Yesterday, I nailed my first hard workout totally on my own in months. No coaches telling me what to do, no training partner with me. Just what I had put down on my plan and then me, by myself, executing it.
I wasn’t sure it was going to happen. Actually, I was sure it wasn’t going to happen. I pretty much knew for a fact that somewhere between the tempo miles and the descending 800s I simply wasn’t going to make the times. I 100% convinced myself that the last two 800s would be impossible. I was just going to do the best I could, but there was no way. No way.
Yet, I did. I even ran faster than that. Instead of the 3:04 I was aiming for, I ran a 2:59. So there.
Partially, there was no way it was going to be as bad as I was expecting it to be, so that made it easy to succeed. But, that’s a fine line to walk. Because, if you talk yourself too much down a hole then it’s hard to climb out of it. If you think it’s going to be impossible, then you might just quit before even trying. But, if you think it’ll be easy, if you’re sure you’ll nail it, then it’s also impossible to meet those expectations and you might just quit when it’s harder than you thought.
Before I headed out, I saw Mario had tweeted this and I was thinking about it some while I was running (particularly because I was doing a Mario workout from this time last year):
And yes, that is true. There is no one right answer. But, man, there are a lot of really wrong answers.
If you’re not a moron (and there are some people who like, yeah, you are definitely doing it all wrong), then the fear isn’t that you’ll mess everything up on any one given day. If you have a general basic concept of training down, then the worry isn’t that you aren’t doing the exact right thing this minute. That’s not how things go wrong. Things go wrong in slow, small, creeping steps until you get to the end and don’t know if it all adds up anymore.

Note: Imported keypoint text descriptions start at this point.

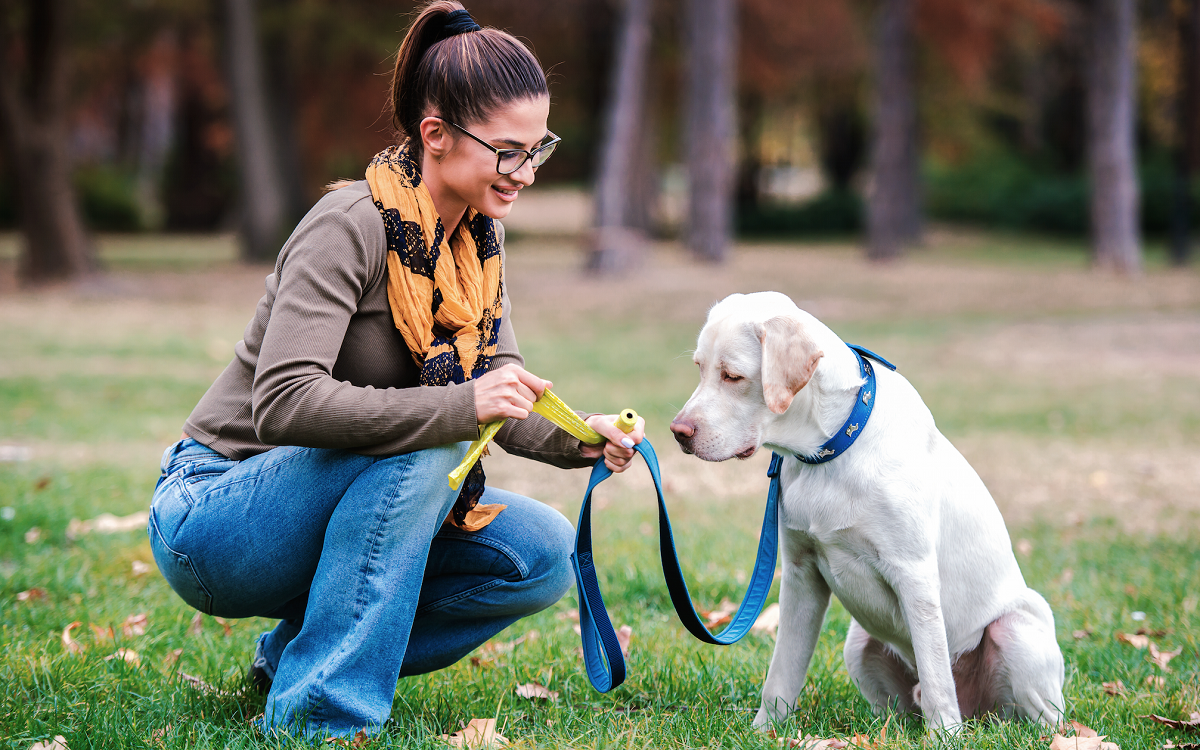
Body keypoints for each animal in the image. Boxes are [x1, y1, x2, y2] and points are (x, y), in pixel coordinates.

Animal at [672, 291, 1065, 729]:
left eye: (733, 376)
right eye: (699, 369)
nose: (677, 432)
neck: (829, 450)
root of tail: (978, 713)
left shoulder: (915, 575)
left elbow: (936, 678)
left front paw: (945, 736)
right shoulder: (801, 574)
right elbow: (781, 672)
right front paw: (764, 731)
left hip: (1016, 629)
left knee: (1036, 717)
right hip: (858, 643)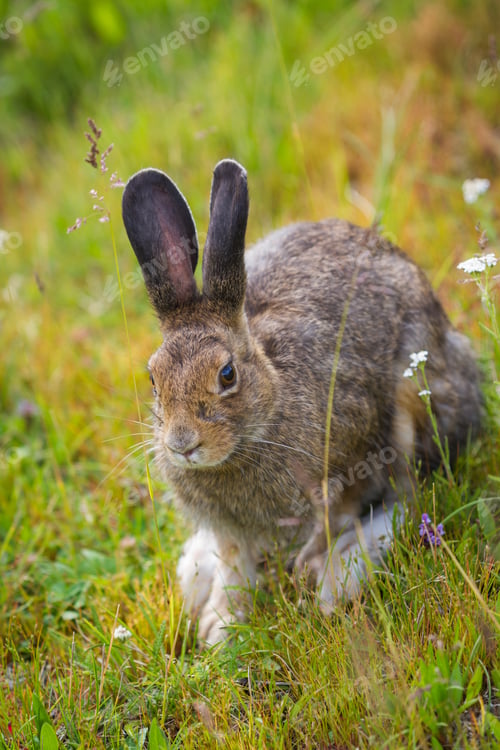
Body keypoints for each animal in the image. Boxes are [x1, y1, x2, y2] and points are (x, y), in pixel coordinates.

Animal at [122, 159, 482, 645]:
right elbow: (234, 566)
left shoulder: (350, 458)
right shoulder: (228, 530)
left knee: (412, 495)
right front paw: (221, 628)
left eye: (227, 375)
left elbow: (347, 513)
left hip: (414, 393)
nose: (182, 444)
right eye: (153, 379)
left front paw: (315, 570)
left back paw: (344, 571)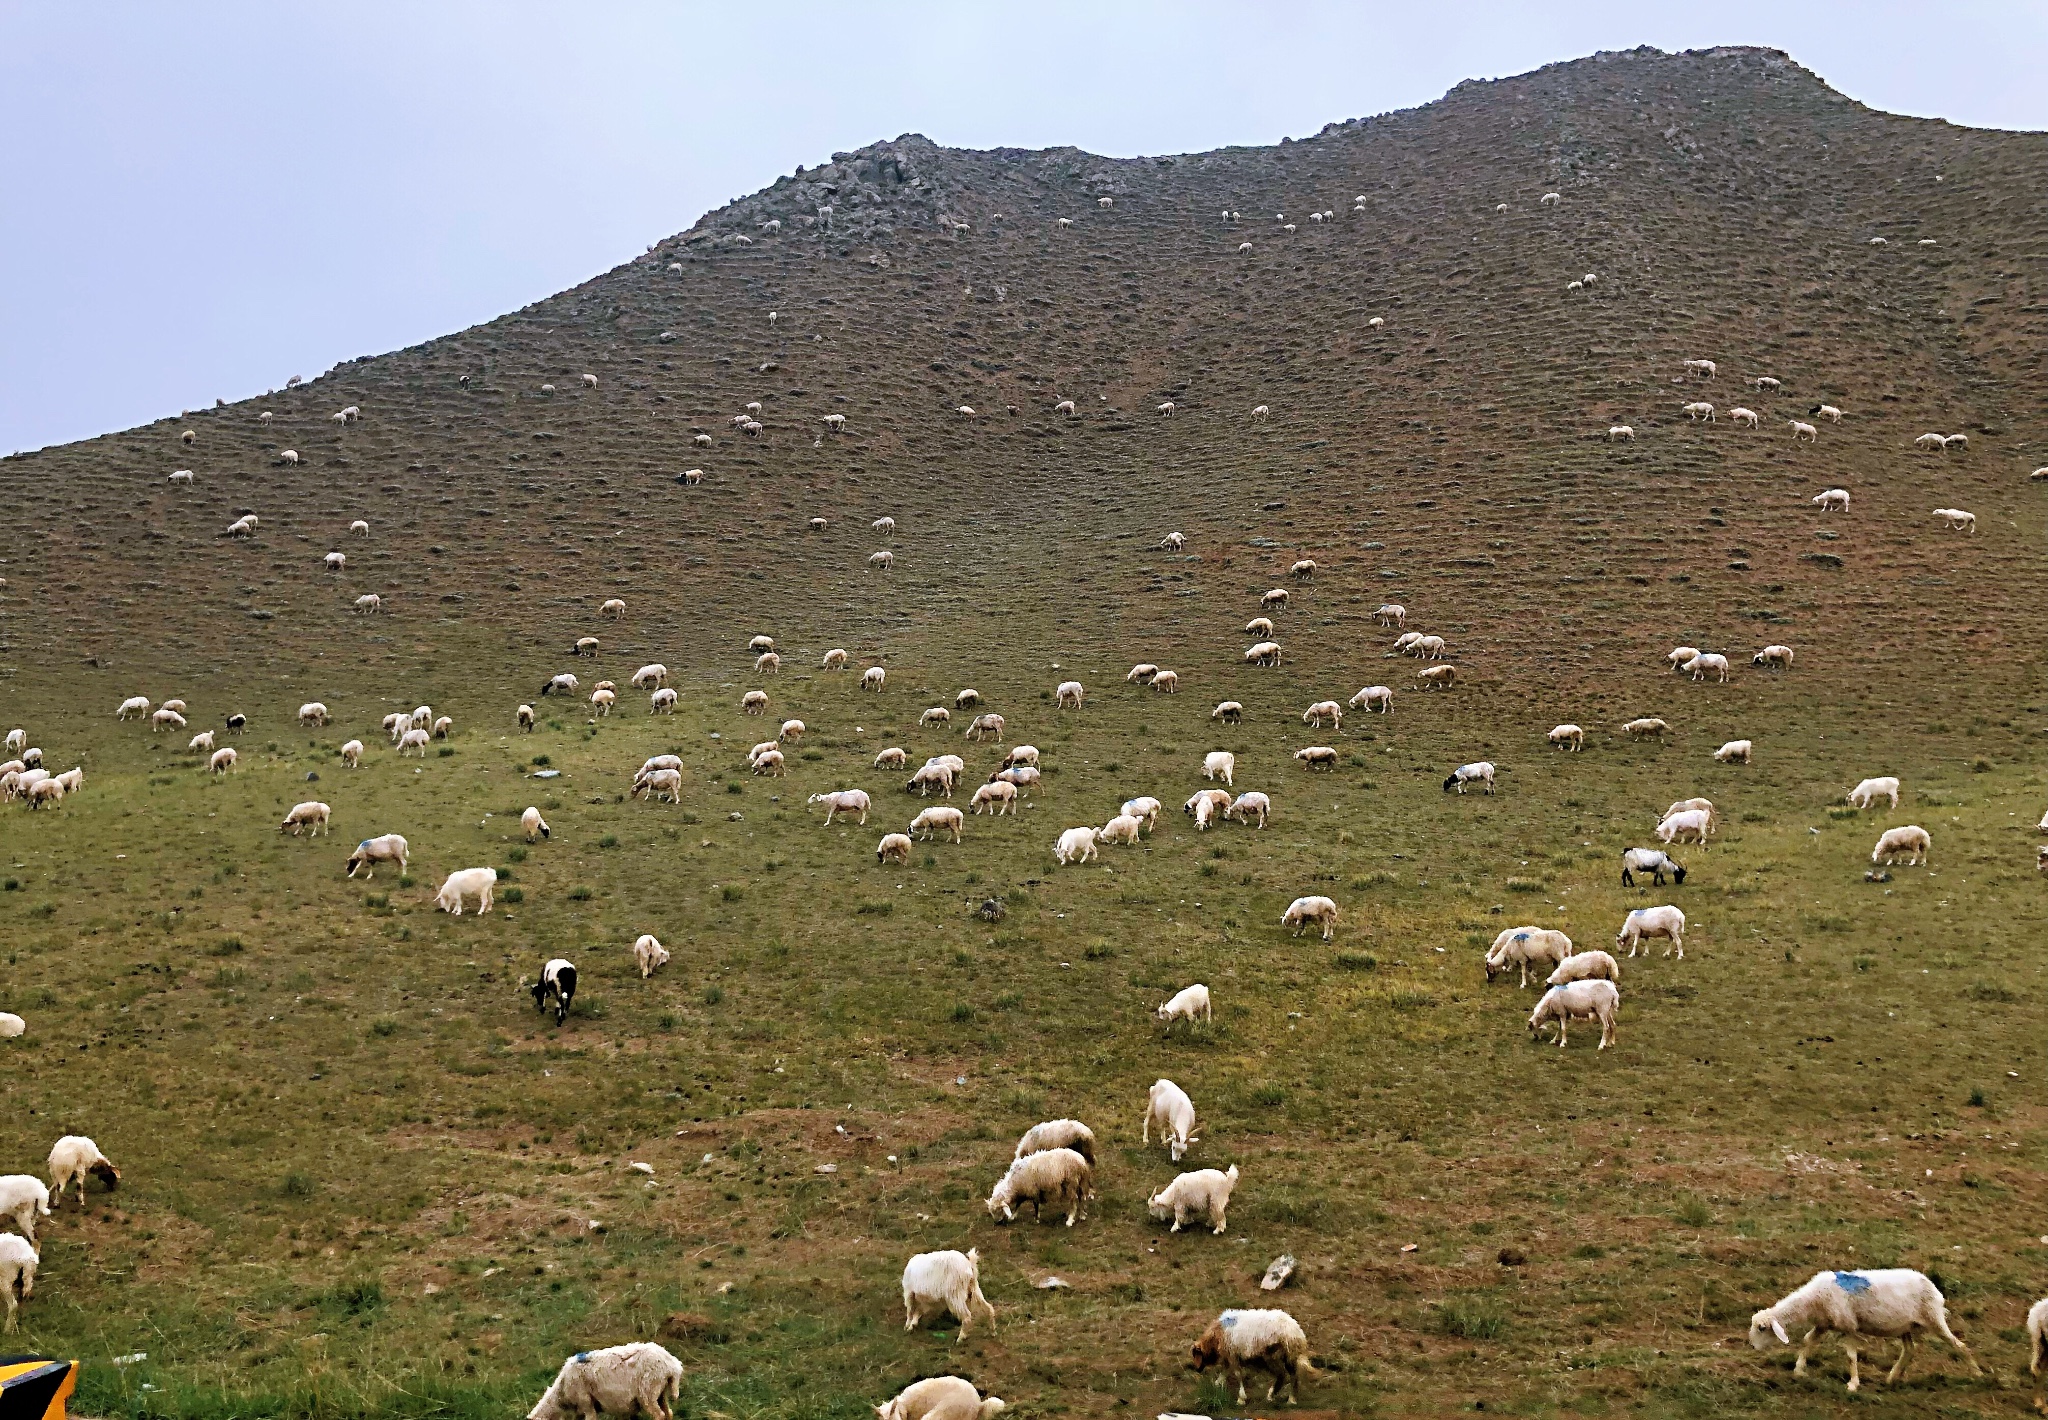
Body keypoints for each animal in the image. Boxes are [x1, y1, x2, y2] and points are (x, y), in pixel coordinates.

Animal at [524, 1344, 684, 1417]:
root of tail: (672, 1365)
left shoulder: (586, 1403)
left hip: (648, 1391)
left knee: (660, 1415)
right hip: (659, 1392)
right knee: (668, 1413)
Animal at [1744, 1270, 1982, 1393]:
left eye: (1762, 1328)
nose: (1752, 1346)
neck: (1813, 1300)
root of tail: (1933, 1285)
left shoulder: (1848, 1326)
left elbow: (1851, 1356)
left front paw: (1853, 1384)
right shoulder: (1824, 1324)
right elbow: (1807, 1341)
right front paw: (1799, 1370)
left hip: (1933, 1318)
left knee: (1959, 1345)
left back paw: (1978, 1374)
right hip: (1904, 1326)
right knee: (1909, 1350)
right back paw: (1893, 1377)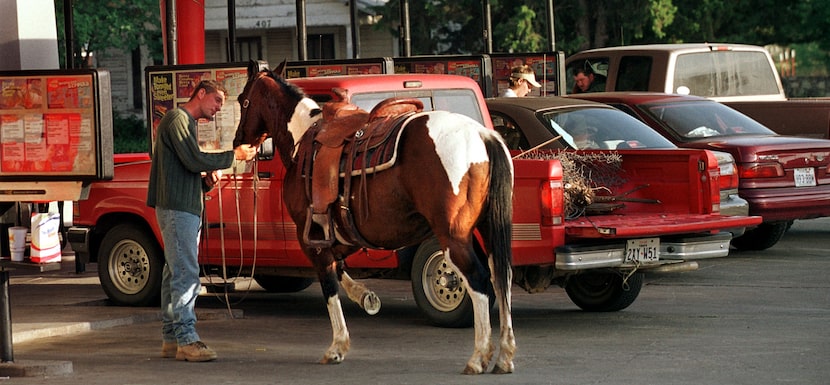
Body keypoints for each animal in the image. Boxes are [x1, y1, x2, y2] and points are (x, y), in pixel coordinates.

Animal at [234, 61, 516, 374]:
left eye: (242, 100)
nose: (238, 142)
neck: (302, 138)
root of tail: (483, 136)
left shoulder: (310, 237)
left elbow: (329, 283)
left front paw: (337, 345)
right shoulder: (342, 235)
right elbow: (340, 269)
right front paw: (364, 296)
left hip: (453, 236)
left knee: (479, 280)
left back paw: (479, 356)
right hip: (489, 229)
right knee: (502, 277)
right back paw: (504, 355)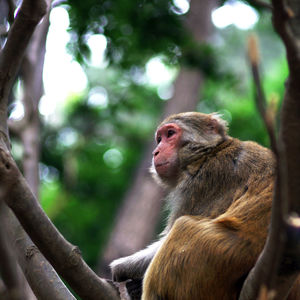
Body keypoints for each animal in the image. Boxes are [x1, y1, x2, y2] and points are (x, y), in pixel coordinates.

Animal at [110, 112, 300, 300]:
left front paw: (121, 267)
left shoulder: (201, 183)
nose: (155, 152)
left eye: (170, 134)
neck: (208, 153)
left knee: (184, 227)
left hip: (218, 256)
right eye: (159, 139)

That’s what erodes belief.
I don’t know how you believe. It would be great to just go around believing, believing in the face of overwhelming evidence and doubt. Wouldn’t that be awesome? But, I don’t know if that would work out for me well either. If I believed beyond question I was going to nail that workout yesterday, then when I started gasping and struggling I would have wondered what was wrong with me. I would have questioned why it was so hard. I might have bailed and then I would have added that to the list of workouts I have not succeeded in completely. I needed a little doubt in order to cement my belief.